The latest Surescripts data brief, “Pharmacy Availability & Prescribing Patterns Hint at the Future of Primary Care” found that the number of pharmacists on the Surescripts network more than doubled from 2019 to 2022. At the same time, the number of primary care prescribers—including physicians, as well as nurse practitioners and physician assistants working in family practice, internal medicine and pediatrics—increased by just 0.6% a year on average. During the same period, prescribers outside of primary care increased by an average of 12.1% per year.

“As gaps in primary care grow wider, pharmacists have become essential care providers–especially for patients with chronic conditions,” said Frank Harvey, Chief Executive Officer for Surescripts. “Healthcare has an opportunity to catch up by bringing policy and payment structures in line with how patients are accessing primary care and truly empowering pharmacists to deliver care at the top of their education and training and as part of a collaborative care team.”

To date, all 50 states and D.C. have enabled collaborative practice agreements, but the specifics of pharmacist prescribing authority vary by medication type and by state.

“These recent policy updates empower pharmacists to help make routine care more accessible to patients across the country,” said Elise M. Barry, MS, CFRE, President of National Alliance of State Pharmacy Associations. “Pharmacists are equipped with the education and training to provide essential care for patients, and we continue to advocate for policies that reinforce pharmacists’ as patient care team collaborators.”
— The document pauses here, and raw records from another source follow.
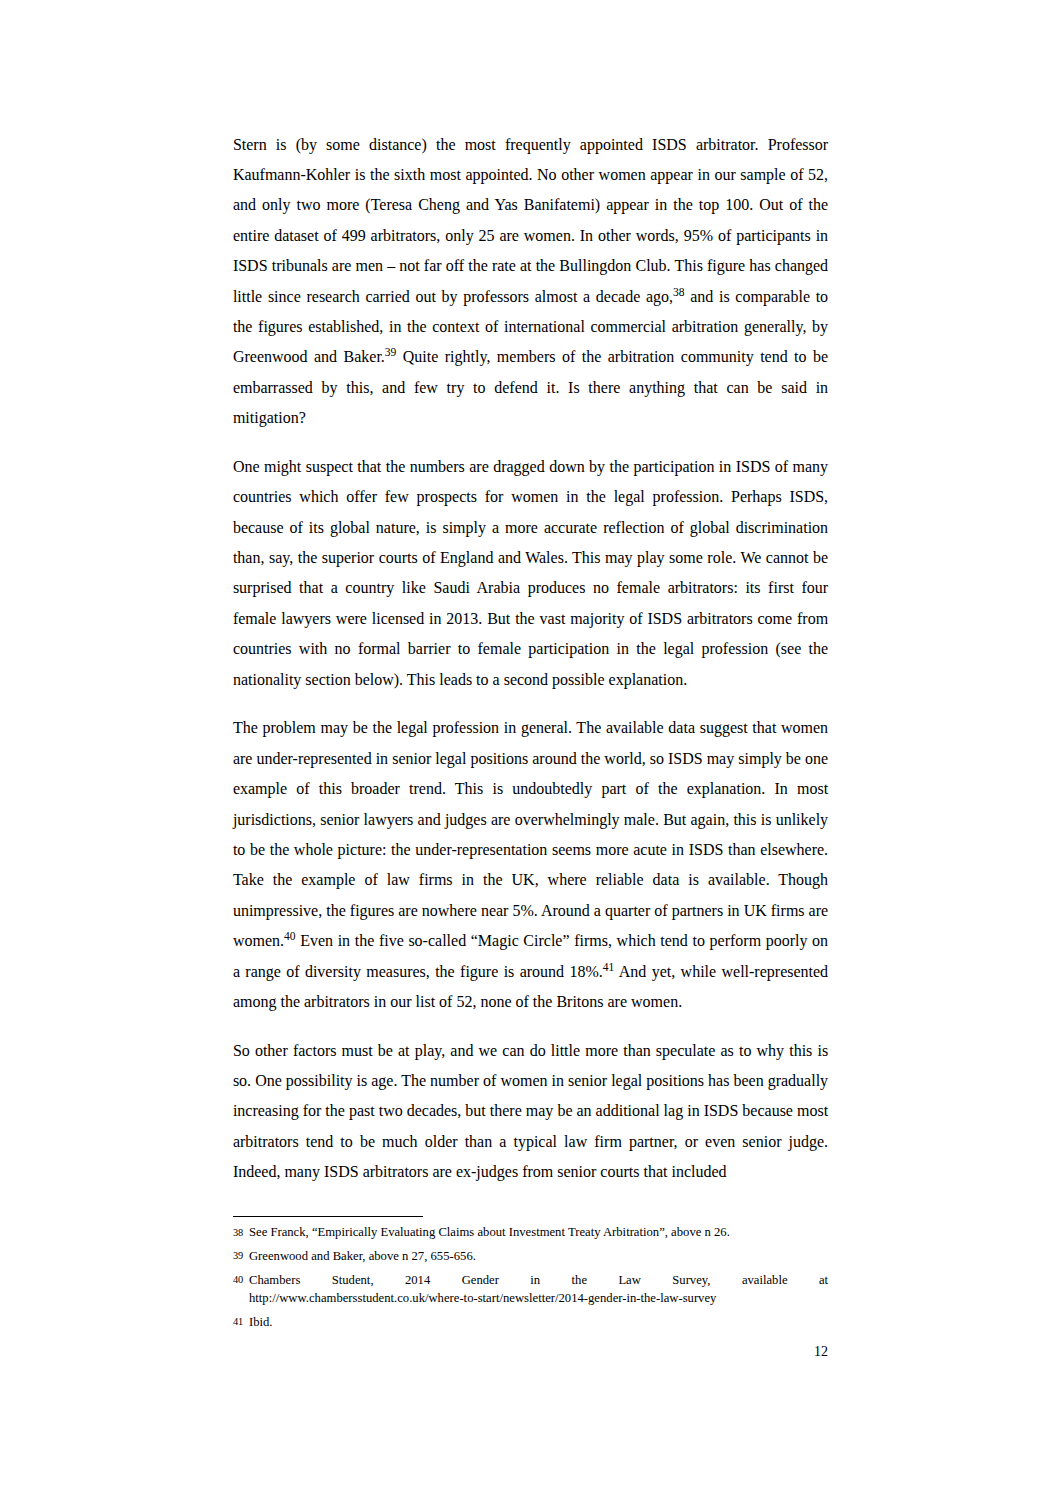Stern is (by some distance) the most frequently appointed ISDS arbitrator. Professor Kaufmann-Kohler is the sixth most appointed. No other women appear in our sample of 52, and only two more (Teresa Cheng and Yas Banifatemi) appear in the top 100. Out of the entire dataset of 499 arbitrators, only 25 are women. In other words, 95% of participants in ISDS tribunals are men – not far off the rate at the Bullingdon Club. This figure has changed little since research carried out by professors almost a decade ago,38 and is comparable to the figures established, in the context of international commercial arbitration generally, by Greenwood and Baker.39 Quite rightly, members of the arbitration community tend to be embarrassed by this, and few try to defend it. Is there anything that can be said in mitigation?
One might suspect that the numbers are dragged down by the participation in ISDS of many countries which offer few prospects for women in the legal profession. Perhaps ISDS, because of its global nature, is simply a more accurate reflection of global discrimination than, say, the superior courts of England and Wales. This may play some role. We cannot be surprised that a country like Saudi Arabia produces no female arbitrators: its first four female lawyers were licensed in 2013. But the vast majority of ISDS arbitrators come from countries with no formal barrier to female participation in the legal profession (see the nationality section below). This leads to a second possible explanation.
The problem may be the legal profession in general. The available data suggest that women are under-represented in senior legal positions around the world, so ISDS may simply be one example of this broader trend. This is undoubtedly part of the explanation. In most jurisdictions, senior lawyers and judges are overwhelmingly male. But again, this is unlikely to be the whole picture: the under-representation seems more acute in ISDS than elsewhere. Take the example of law firms in the UK, where reliable data is available. Though unimpressive, the figures are nowhere near 5%. Around a quarter of partners in UK firms are women.40 Even in the five so-called “Magic Circle” firms, which tend to perform poorly on a range of diversity measures, the figure is around 18%.41 And yet, while well-represented among the arbitrators in our list of 52, none of the Britons are women.
So other factors must be at play, and we can do little more than speculate as to why this is so. One possibility is age. The number of women in senior legal positions has been gradually increasing for the past two decades, but there may be an additional lag in ISDS because most arbitrators tend to be much older than a typical law firm partner, or even senior judge. Indeed, many ISDS arbitrators are ex-judges from senior courts that included
38
See Franck, “Empirically Evaluating Claims about Investment Treaty Arbitration”, above n 26.
39
Greenwood and Baker, above n 27, 655-656.
40
Chambers Student, 2014 Gender in the Law Survey, available at
http://www.chambersstudent.co.uk/where-to-start/newsletter/2014-gender-in-the-law-survey
41
Ibid.
12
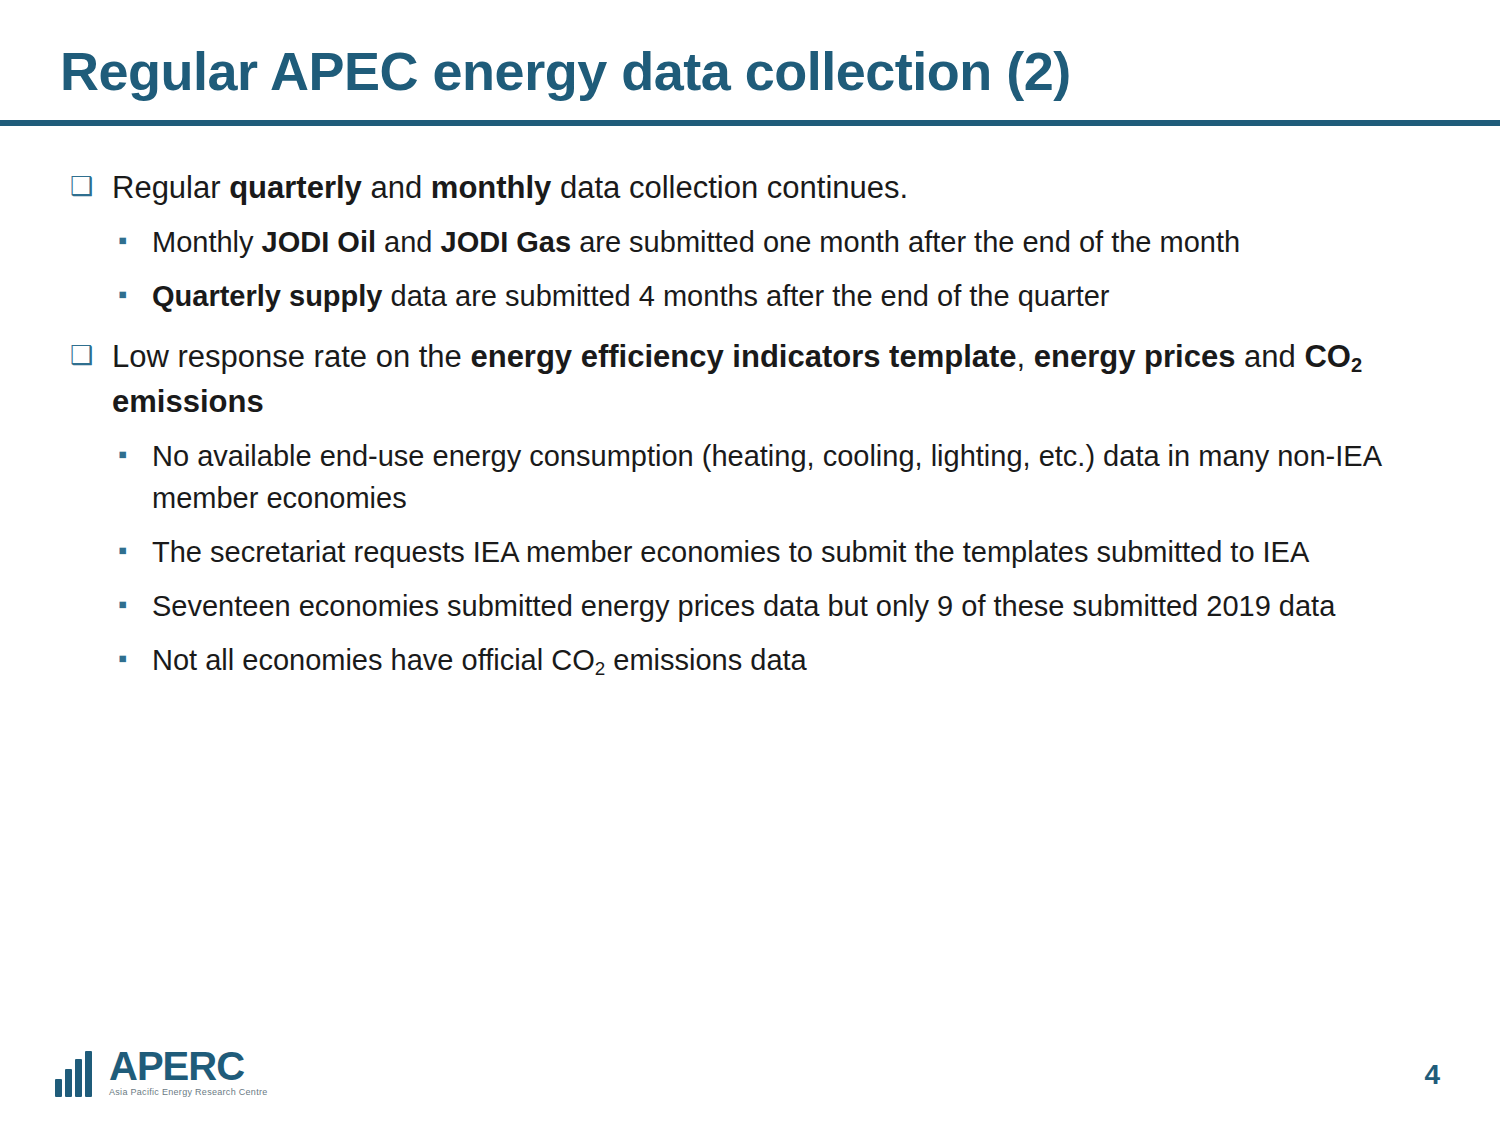Regular APEC energy data collection (2)
Regular quarterly and monthly data collection continues.
Monthly JODI Oil and JODI Gas are submitted one month after the end of the month
Quarterly supply data are submitted 4 months after the end of the quarter
Low response rate on the energy efficiency indicators template, energy prices and CO2 emissions
No available end-use energy consumption (heating, cooling, lighting, etc.) data in many non-IEA member economies
The secretariat requests IEA member economies to submit the templates submitted to IEA
Seventeen economies submitted energy prices data but only 9 of these submitted 2019 data
Not all economies have official CO2 emissions data
APERC
Asia Pacific Energy Research Centre
4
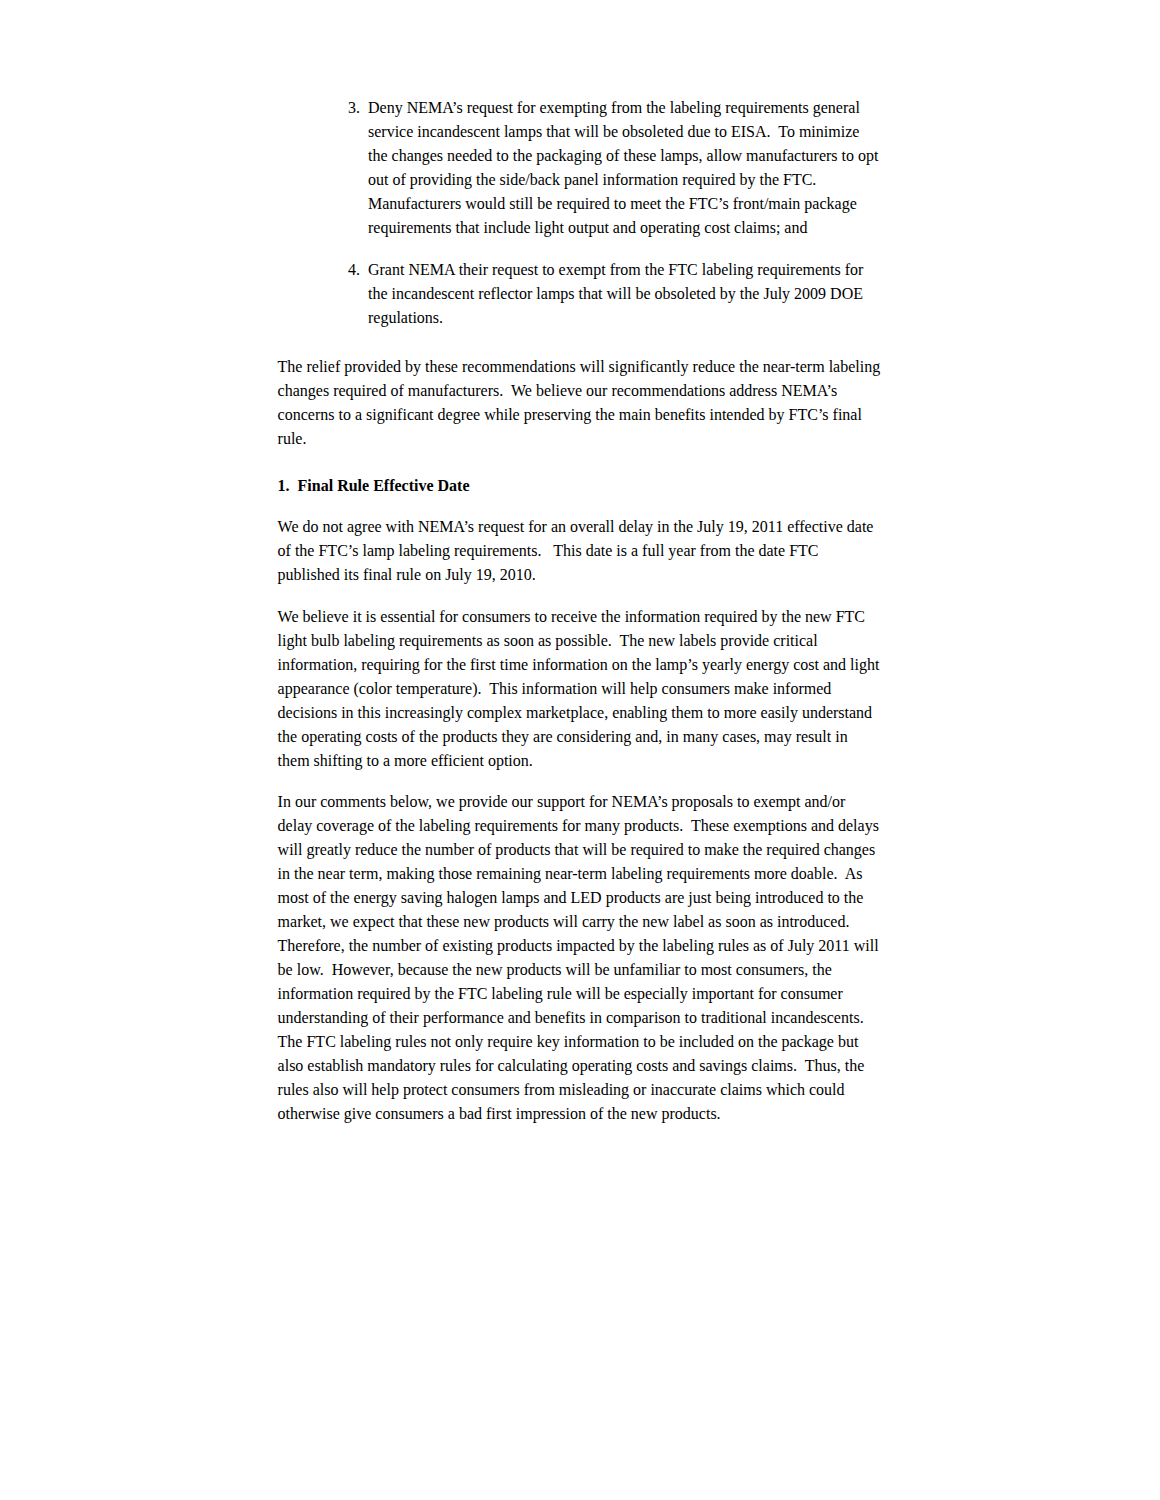Deny NEMA’s request for exempting from the labeling requirements general service incandescent lamps that will be obsoleted due to EISA. To minimize the changes needed to the packaging of these lamps, allow manufacturers to opt out of providing the side/back panel information required by the FTC. Manufacturers would still be required to meet the FTC’s front/main package requirements that include light output and operating cost claims; and
Grant NEMA their request to exempt from the FTC labeling requirements for the incandescent reflector lamps that will be obsoleted by the July 2009 DOE regulations.
The relief provided by these recommendations will significantly reduce the near-term labeling changes required of manufacturers. We believe our recommendations address NEMA’s concerns to a significant degree while preserving the main benefits intended by FTC’s final rule.
1. Final Rule Effective Date
We do not agree with NEMA’s request for an overall delay in the July 19, 2011 effective date of the FTC’s lamp labeling requirements. This date is a full year from the date FTC published its final rule on July 19, 2010.
We believe it is essential for consumers to receive the information required by the new FTC light bulb labeling requirements as soon as possible. The new labels provide critical information, requiring for the first time information on the lamp’s yearly energy cost and light appearance (color temperature). This information will help consumers make informed decisions in this increasingly complex marketplace, enabling them to more easily understand the operating costs of the products they are considering and, in many cases, may result in them shifting to a more efficient option.
In our comments below, we provide our support for NEMA’s proposals to exempt and/or delay coverage of the labeling requirements for many products. These exemptions and delays will greatly reduce the number of products that will be required to make the required changes in the near term, making those remaining near-term labeling requirements more doable. As most of the energy saving halogen lamps and LED products are just being introduced to the market, we expect that these new products will carry the new label as soon as introduced. Therefore, the number of existing products impacted by the labeling rules as of July 2011 will be low. However, because the new products will be unfamiliar to most consumers, the information required by the FTC labeling rule will be especially important for consumer understanding of their performance and benefits in comparison to traditional incandescents. The FTC labeling rules not only require key information to be included on the package but also establish mandatory rules for calculating operating costs and savings claims. Thus, the rules also will help protect consumers from misleading or inaccurate claims which could otherwise give consumers a bad first impression of the new products.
E-prescribing trend data from Surescripts shows that the number of e-prescriptions issued by pharmacists increased 47% between 2019 to 2022, and since 2019, drugs used to treat chronic conditions have consistently topped the list of medications e-prescribed by pharmacists. In 2022, the top three drug classes prescribed by pharmacists included: diabetes mellitus agents or medications to treat diabetes, psychoanaleptics used to treat mental health conditions like depression, anxiety and ADHD, and antithrombotic agents or blood thinning medications. E-prescriptions for diabetes, high cholesterol and hypertension increased 3.6% between 2019 and 2022, but e-prescriptions for these conditions that were issued by primary care physicians decreased 3.5% on average each year.

Surescripts’ new report also shows that independent pharmacies, in particular, have a significant opportunity to help fill primary care gaps. Of the more than 1,600 U.S. counties that have just one primary care provider for every 1,500 people, 61% fell in the upper two-thirds of counties when ranked by their number of pharmacy locations by population. Of these, 41.7% are independent pharmacies, compared to just 28.5% of pharmacy locations in all counties.

“It’s time to use every tool in the toolbox, including existing technology that enables clinical interoperability and intelligence sharing, to ensure patients have access to safe, quality and more affordable healthcare, no matter where they live,” added Harvey.

In a recent survey, 89% of prescribers and 97% of pharmacists agreed that it’s important for the industry to move to team-based care, and 41% of prescribers said it’s very or somewhat important that pharmacists be able to prescribe medication.